THE TASK: Update the records by changing "top-left" to "upper-left" and keeping every other line as it stands. Omit the pictures from the updated text.

===== DATA PROVIDED

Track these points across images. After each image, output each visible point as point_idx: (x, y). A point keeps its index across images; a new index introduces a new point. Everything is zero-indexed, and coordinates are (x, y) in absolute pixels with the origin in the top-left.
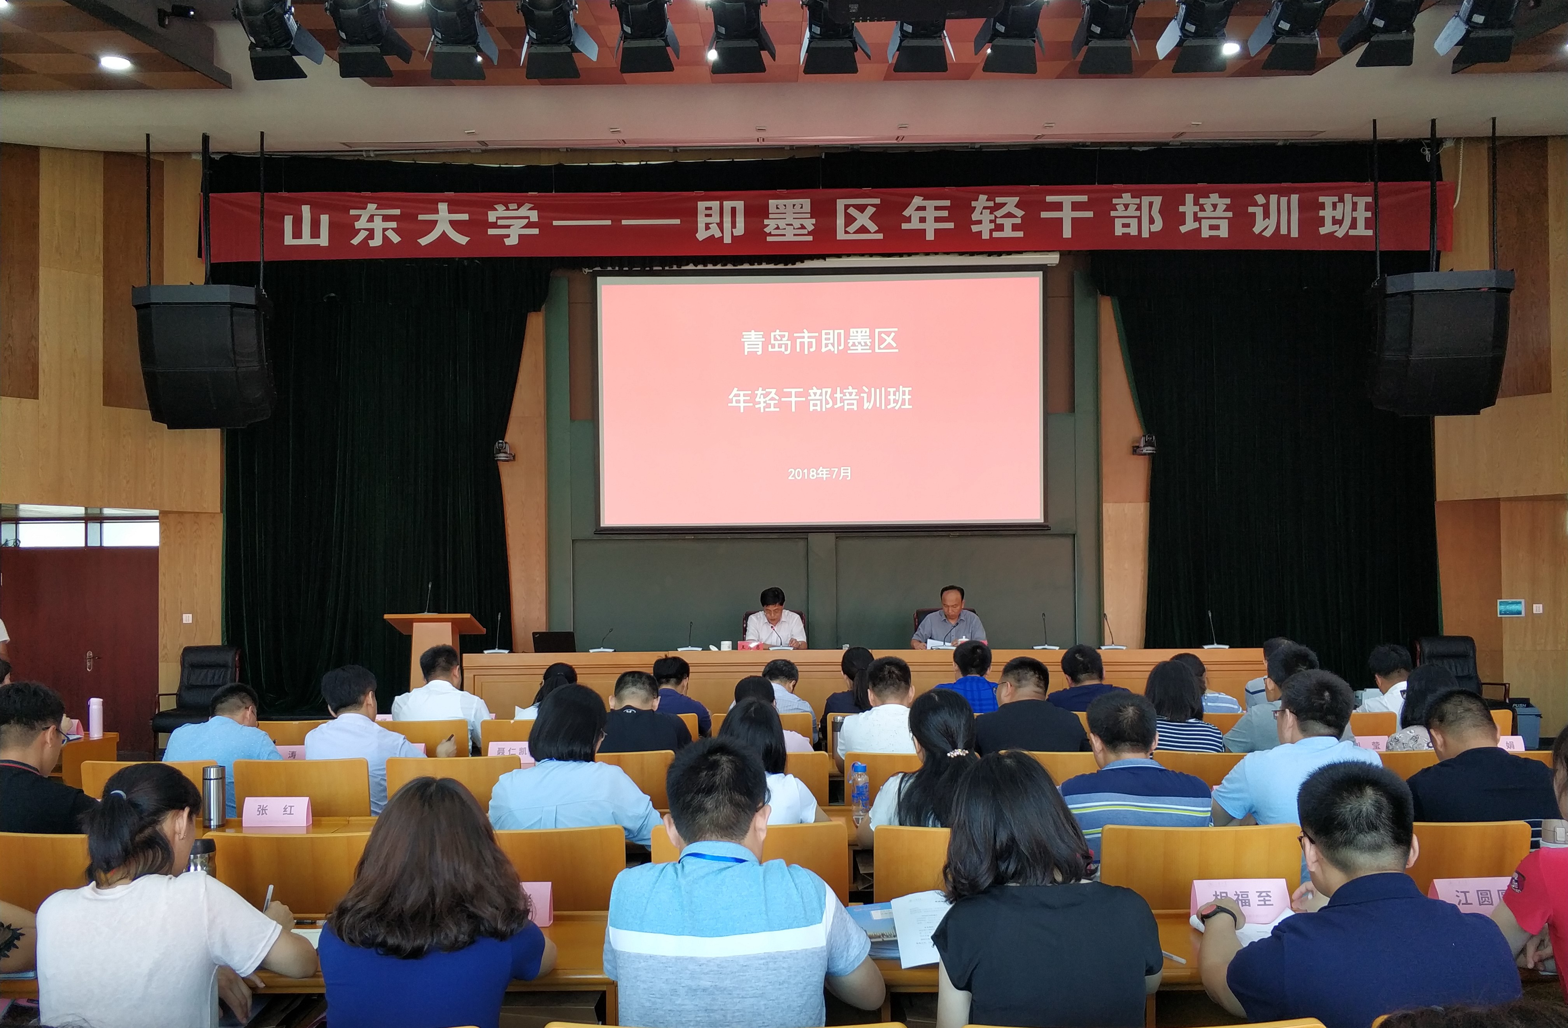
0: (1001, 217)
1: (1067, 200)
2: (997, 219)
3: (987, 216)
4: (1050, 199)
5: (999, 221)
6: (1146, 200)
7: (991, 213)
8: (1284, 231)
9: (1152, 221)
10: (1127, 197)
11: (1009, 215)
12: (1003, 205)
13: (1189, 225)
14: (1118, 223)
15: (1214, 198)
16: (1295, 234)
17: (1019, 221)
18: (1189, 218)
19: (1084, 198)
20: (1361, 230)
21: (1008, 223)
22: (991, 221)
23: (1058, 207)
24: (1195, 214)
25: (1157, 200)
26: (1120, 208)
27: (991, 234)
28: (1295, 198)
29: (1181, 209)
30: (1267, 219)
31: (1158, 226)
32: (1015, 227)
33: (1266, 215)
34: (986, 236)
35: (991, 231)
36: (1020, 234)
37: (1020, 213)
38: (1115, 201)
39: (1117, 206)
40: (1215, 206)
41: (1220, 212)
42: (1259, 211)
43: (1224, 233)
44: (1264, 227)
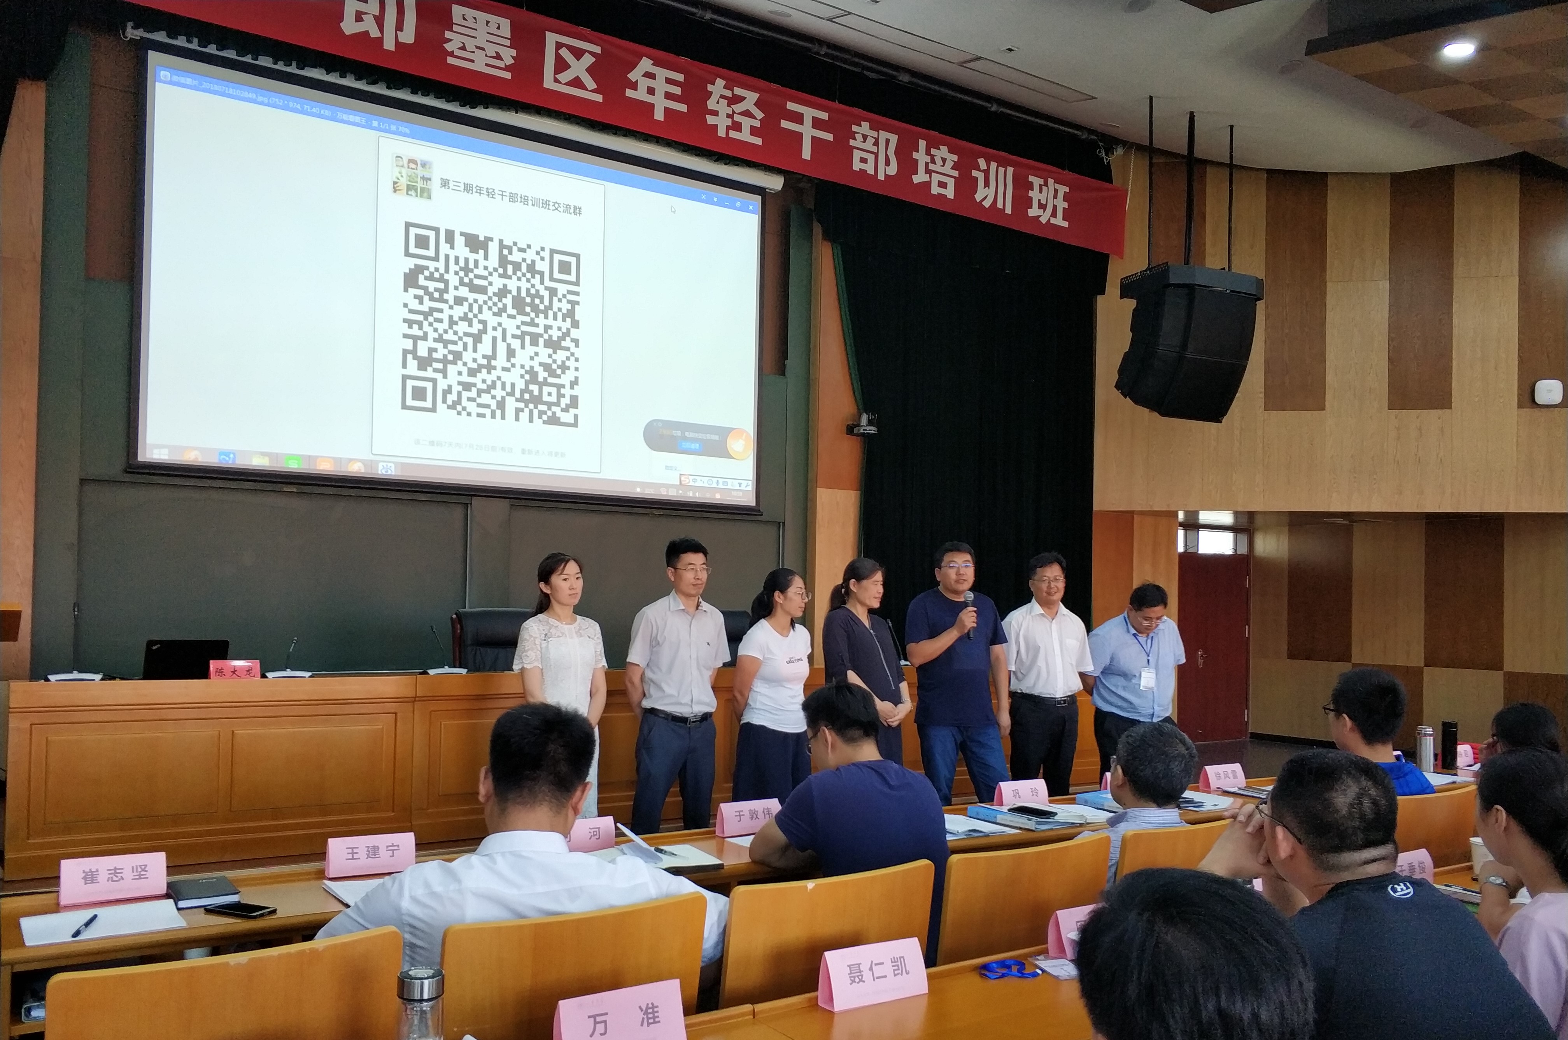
0: (738, 114)
1: (809, 113)
2: (735, 115)
3: (723, 108)
4: (791, 106)
5: (737, 118)
6: (884, 135)
7: (729, 105)
8: (1000, 205)
9: (888, 163)
10: (865, 128)
11: (747, 114)
12: (741, 99)
13: (920, 178)
14: (857, 155)
15: (943, 152)
16: (1008, 211)
17: (757, 124)
18: (921, 168)
19: (824, 116)
20: (1060, 221)
21: (747, 123)
22: (729, 116)
23: (798, 118)
24: (927, 164)
25: (894, 139)
26: (859, 137)
27: (727, 133)
28: (1010, 170)
29: (915, 155)
30: (987, 188)
31: (893, 170)
32: (754, 131)
33: (987, 184)
34: (722, 133)
35: (728, 128)
36: (758, 141)
37: (759, 115)
38: (855, 128)
39: (856, 135)
40: (944, 160)
41: (947, 169)
42: (980, 176)
43: (950, 193)
44: (984, 195)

==========

RESPONSE BOX:
Track these points across images. After each image, output each visible point as point_idx: (x, y). A point keeps its index across images; a new index introduces a new point. Everything is zero-indexed, and coordinates are (x, y) in absolute pixels with the origin in the upper-left.
0: (1001, 217)
1: (1067, 200)
2: (997, 219)
3: (987, 216)
4: (1050, 199)
5: (999, 221)
6: (1146, 200)
7: (991, 213)
8: (1284, 231)
9: (1152, 221)
10: (1127, 197)
11: (1009, 215)
12: (1003, 205)
13: (1189, 225)
14: (1118, 223)
15: (1214, 198)
16: (1295, 234)
17: (1019, 221)
18: (1189, 218)
19: (1084, 198)
20: (1361, 230)
21: (1008, 223)
22: (991, 221)
23: (1058, 207)
24: (1195, 214)
25: (1157, 200)
26: (1120, 208)
27: (991, 234)
28: (1295, 198)
29: (1181, 209)
30: (1267, 219)
31: (1158, 226)
32: (1015, 227)
33: (1266, 215)
34: (986, 236)
35: (991, 231)
36: (1020, 234)
37: (1020, 213)
38: (1115, 201)
39: (1117, 206)
40: (1215, 206)
41: (1220, 212)
42: (1259, 211)
43: (1224, 233)
44: (1264, 227)
0: (738, 114)
1: (809, 113)
2: (735, 115)
3: (723, 108)
4: (791, 106)
5: (737, 118)
6: (884, 135)
7: (729, 105)
8: (1000, 205)
9: (888, 163)
10: (865, 128)
11: (747, 114)
12: (741, 99)
13: (920, 178)
14: (857, 155)
15: (943, 152)
16: (1008, 211)
17: (757, 124)
18: (921, 168)
19: (824, 116)
20: (1060, 221)
21: (747, 123)
22: (729, 116)
23: (798, 118)
24: (927, 164)
25: (894, 139)
26: (859, 137)
27: (727, 133)
28: (1010, 170)
29: (915, 155)
30: (987, 188)
31: (893, 170)
32: (754, 131)
33: (987, 184)
34: (722, 133)
35: (728, 128)
36: (758, 141)
37: (759, 115)
38: (855, 128)
39: (856, 135)
40: (944, 160)
41: (947, 169)
42: (980, 176)
43: (950, 193)
44: (984, 195)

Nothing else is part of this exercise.